One of the difficulties in interpreting Scripture is that it was written in a culture and generation that is different to our present culture. We therefore need to discern what specific details applied to the generation and culture in which it was written and what divine principles and practices are relevant to us in our day and culture.
In many cultures today, the position of widows is very different to what it was in Ephesus and in Paul’s day. Although not always the case, many widows are well taken care of financially, but in Paul’s day that was not the case. On the other hand Paul did not have the problem of homes for the elderly making excessive charges for their services.
The early church made provision for widows but this was open to abuse by some widows [and their families] who demanded church support. The issue of entitlement was as much an issue in those days as it is today! This is what Paul had to address.

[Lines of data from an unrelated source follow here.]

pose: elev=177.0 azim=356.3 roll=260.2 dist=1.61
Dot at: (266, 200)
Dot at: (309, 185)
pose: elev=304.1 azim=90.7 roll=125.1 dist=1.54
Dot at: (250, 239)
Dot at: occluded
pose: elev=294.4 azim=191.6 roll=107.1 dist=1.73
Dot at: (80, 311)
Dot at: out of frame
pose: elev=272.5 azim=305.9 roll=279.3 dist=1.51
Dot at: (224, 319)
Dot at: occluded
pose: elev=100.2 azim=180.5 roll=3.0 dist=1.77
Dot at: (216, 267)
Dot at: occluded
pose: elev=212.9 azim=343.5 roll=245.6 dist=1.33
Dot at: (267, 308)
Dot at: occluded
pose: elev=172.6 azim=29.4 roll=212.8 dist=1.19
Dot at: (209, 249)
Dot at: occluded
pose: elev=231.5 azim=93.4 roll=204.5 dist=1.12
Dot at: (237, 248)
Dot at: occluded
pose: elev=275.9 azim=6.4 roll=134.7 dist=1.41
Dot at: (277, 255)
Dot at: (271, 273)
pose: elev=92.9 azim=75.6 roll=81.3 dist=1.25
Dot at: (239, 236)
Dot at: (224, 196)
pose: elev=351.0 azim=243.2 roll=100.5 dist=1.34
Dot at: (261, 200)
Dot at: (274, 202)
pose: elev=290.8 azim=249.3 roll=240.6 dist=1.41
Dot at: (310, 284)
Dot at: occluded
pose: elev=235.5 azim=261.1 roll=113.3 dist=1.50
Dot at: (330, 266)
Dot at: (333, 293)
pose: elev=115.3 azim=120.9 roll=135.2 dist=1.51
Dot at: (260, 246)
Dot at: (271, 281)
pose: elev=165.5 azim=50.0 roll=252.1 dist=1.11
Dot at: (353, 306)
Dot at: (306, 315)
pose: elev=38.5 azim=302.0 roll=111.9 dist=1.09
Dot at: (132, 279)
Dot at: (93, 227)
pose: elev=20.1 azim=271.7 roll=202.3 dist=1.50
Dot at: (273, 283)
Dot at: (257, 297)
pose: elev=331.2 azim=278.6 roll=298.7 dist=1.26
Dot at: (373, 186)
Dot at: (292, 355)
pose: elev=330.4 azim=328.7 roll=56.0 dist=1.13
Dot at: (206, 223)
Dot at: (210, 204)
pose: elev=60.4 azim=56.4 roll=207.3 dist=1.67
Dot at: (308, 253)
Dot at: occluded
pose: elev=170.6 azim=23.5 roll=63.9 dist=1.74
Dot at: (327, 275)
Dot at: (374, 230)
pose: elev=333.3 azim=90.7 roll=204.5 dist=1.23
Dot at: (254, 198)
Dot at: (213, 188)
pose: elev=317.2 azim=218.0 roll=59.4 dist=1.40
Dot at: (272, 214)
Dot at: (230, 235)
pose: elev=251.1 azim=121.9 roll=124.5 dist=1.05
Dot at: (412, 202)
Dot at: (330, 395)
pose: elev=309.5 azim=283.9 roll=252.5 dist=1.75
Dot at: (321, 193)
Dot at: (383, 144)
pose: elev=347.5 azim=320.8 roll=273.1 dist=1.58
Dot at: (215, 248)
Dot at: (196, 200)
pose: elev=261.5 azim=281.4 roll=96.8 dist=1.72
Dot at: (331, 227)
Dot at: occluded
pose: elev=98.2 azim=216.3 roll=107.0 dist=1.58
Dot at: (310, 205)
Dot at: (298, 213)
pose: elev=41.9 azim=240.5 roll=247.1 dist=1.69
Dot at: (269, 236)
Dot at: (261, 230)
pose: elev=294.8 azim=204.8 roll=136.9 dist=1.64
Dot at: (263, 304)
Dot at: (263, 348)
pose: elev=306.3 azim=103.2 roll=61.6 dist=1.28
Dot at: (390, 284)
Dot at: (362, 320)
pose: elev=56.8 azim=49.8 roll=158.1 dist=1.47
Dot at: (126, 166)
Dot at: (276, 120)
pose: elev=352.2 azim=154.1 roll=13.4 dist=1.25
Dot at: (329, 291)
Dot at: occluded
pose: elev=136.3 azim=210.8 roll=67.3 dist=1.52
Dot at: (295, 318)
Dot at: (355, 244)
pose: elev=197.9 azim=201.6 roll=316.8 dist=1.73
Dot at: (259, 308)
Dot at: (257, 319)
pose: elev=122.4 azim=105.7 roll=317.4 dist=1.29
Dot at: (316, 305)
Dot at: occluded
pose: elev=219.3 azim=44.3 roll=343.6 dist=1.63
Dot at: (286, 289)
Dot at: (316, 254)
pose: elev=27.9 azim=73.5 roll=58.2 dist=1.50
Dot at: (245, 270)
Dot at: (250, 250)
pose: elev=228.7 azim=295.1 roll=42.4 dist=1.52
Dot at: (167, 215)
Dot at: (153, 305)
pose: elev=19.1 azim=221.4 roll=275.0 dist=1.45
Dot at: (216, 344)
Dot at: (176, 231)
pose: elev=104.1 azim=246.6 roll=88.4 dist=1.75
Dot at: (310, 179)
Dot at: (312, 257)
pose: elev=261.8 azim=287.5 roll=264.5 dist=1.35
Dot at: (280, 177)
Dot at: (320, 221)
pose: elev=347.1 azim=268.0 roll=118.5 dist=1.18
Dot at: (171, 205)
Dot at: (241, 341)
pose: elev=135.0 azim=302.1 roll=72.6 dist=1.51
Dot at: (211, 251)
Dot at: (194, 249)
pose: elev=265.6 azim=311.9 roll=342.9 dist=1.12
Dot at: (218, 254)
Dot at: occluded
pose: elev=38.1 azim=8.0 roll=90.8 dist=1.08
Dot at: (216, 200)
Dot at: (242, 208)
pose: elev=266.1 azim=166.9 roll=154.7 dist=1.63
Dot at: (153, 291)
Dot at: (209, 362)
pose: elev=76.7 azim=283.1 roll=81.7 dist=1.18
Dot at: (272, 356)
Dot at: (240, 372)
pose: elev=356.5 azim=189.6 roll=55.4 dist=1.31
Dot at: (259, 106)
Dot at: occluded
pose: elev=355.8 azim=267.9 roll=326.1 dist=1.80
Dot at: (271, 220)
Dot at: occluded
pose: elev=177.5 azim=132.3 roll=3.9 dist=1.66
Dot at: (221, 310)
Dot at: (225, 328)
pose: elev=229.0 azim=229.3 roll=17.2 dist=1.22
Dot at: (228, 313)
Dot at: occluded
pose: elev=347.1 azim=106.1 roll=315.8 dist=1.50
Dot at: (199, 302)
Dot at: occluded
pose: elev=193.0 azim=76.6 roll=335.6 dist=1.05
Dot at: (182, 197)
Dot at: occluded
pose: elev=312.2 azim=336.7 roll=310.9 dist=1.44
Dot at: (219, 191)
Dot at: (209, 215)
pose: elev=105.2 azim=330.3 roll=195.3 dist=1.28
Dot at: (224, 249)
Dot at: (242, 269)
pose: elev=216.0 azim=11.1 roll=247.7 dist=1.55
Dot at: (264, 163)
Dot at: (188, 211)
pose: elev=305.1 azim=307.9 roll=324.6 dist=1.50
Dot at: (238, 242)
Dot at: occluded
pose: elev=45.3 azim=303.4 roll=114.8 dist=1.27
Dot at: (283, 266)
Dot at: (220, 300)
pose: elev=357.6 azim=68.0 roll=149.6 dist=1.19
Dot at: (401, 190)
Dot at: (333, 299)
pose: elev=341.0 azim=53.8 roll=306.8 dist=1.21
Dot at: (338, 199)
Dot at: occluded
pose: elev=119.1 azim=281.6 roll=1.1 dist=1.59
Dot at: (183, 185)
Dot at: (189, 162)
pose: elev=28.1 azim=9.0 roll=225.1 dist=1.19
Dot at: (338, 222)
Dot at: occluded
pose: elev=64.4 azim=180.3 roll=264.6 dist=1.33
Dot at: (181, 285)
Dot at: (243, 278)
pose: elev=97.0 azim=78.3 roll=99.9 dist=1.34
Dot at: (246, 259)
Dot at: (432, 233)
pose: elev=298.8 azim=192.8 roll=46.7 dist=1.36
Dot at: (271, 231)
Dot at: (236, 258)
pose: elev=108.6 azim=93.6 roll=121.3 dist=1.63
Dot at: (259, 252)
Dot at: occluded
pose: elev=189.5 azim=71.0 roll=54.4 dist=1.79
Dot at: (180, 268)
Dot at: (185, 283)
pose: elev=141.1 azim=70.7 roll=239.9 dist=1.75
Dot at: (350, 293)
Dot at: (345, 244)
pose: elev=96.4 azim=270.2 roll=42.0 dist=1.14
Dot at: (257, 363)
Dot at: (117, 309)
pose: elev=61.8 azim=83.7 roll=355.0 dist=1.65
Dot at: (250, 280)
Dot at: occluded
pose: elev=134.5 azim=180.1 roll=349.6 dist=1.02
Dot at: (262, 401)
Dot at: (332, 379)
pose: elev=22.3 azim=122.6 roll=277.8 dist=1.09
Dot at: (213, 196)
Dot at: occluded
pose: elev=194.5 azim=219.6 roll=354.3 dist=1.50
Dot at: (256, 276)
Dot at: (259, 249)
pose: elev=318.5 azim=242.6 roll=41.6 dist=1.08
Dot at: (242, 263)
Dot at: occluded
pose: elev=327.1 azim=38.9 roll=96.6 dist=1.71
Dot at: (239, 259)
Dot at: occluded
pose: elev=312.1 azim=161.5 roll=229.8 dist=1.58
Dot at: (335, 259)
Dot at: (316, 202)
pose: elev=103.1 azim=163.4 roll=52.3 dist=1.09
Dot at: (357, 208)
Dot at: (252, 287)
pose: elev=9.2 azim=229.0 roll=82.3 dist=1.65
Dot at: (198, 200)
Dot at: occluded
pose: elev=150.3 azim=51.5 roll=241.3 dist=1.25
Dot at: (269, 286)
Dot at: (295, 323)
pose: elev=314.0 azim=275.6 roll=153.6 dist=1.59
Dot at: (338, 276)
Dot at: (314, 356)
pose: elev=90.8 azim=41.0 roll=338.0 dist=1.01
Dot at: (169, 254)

The first principle that Paul laid down was that the family of a widow should take care of her [verse 4,8,16]. It may not be palatable in some circles but children are responsible to repay the investment that parents have made in their children [verse 4]. God’s commandment is to honour your father and your mother [Exodus 20:12]. That is not conditional on whether they have been good parents or not good parents.
The second principle that Paul laid down was that it was not intended that the church should be responsible for all widows. It should not be the responsibility of the church to care for widows who are under sixty years of age and able to work. The caring ministry of the church should not encourage idleness [v.13].
If a church did enrol a widow on the list of supported widows it should be ones who are alone, over 60 years of age, live a godly life [verse 5,10], have no means of support and are fully committed to serving Christ. Every pastor knows the value of godly widows who spend time in prayer and intercession.
Why do you think that God places so much importance on caring for widows and for elderly people?
What does it mean to “honour your father and your mother” [Ephesians 6:2]?
Do you think that there is a place for certain widows and elderly people to still be cared for by the church today?